– NOVEMBER 2019 INSIGHTS BY THE CURVE TEAM –
- The RBA left the cash rate on hold at 0.75% in November as was widely expected.
- Market pricing for further action from the RBA has eased, in line with lower expectations of further monetary policy easing globally.
- Despite their best efforts to be optimistic about the outlook, the RBA contained a blunt message around wage growth and its implications for inflation and the broader outlook.
- As a result, risks remain skewed to the downside.
Australian Economic Highlights
Growth was in line with estimates in Q2, with the economy only growing by 0.5% as the weakness from the first quarter continued. The annual pace of growth slowed further from 1.8% to 1.4% and is likely to undershoot the RBA’s estimate this quarter.
Inflation pressures remains weak in Q3, with both headline and core inflation printing in line with expectations. The headline index was up 0.5% which saw the annual rate edge up to 1.7%, while the trimmed mean was up 0.4%, leaving the annual rate unchanged at 1.6%. Both were in line with the RBA’s forecasts.
The employment data was in line with estimates in September, with 14,700 new jobs created over the month. The unemployment rate fell slightly to 5.2% after the participation rate eased back 0.1% to 66.1%.
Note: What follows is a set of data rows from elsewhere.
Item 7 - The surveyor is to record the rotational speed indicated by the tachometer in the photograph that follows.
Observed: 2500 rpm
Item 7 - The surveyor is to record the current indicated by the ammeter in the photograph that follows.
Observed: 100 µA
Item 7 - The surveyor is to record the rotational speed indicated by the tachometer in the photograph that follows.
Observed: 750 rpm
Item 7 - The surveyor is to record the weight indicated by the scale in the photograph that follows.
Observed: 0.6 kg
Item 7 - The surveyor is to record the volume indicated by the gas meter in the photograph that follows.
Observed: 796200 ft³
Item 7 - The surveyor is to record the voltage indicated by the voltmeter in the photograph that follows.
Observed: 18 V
After stabilising last month, the ANZ job ads resumed its slide in October, posting a 1% fall. It continues the recent trend of softening job ads.
Business confidence posted a 2 point gain in October with the index back above zero. Business conditions remain below their long run average but gained 1pt to print at 3 for the month. The crucial Employment index continued its uptrend.
Consumer confidence continues to slide in October despite recent tax cuts and a third interest rate cut. It appears that the message that record low interest rates is sending is outweighing the lower rates. The index slumped 5.5% to 92.8.
- Retail sales had another poor quarter in Q3 with total retail volumes falling for the third time in the past 4 quarter to be down over the past 12 months. It is the first time retail sales volumes have gone backwards since the 1990s recession.
- After some big increases in July and August, Housing finance was mixed in September. The value of new credit to owner occupier’s continue to rise strongly while new investor pulled back. Despite the strong run of new credit, growth in outstanding credit continues to slow as mortgagees continue to repay their loans quicker thanks to interest rate cuts.
- Australia continues to post robust trade surplus’s, chalking up another $7.1bln in September. The positive this month was it was on the back of a rise in both imports and exports with both rising 3% for the month.
- Building approvals broke the recent downtrend with a 7.6% jump in September. Despite the bounce they are still down 19% over the year and almost 50% from their peak.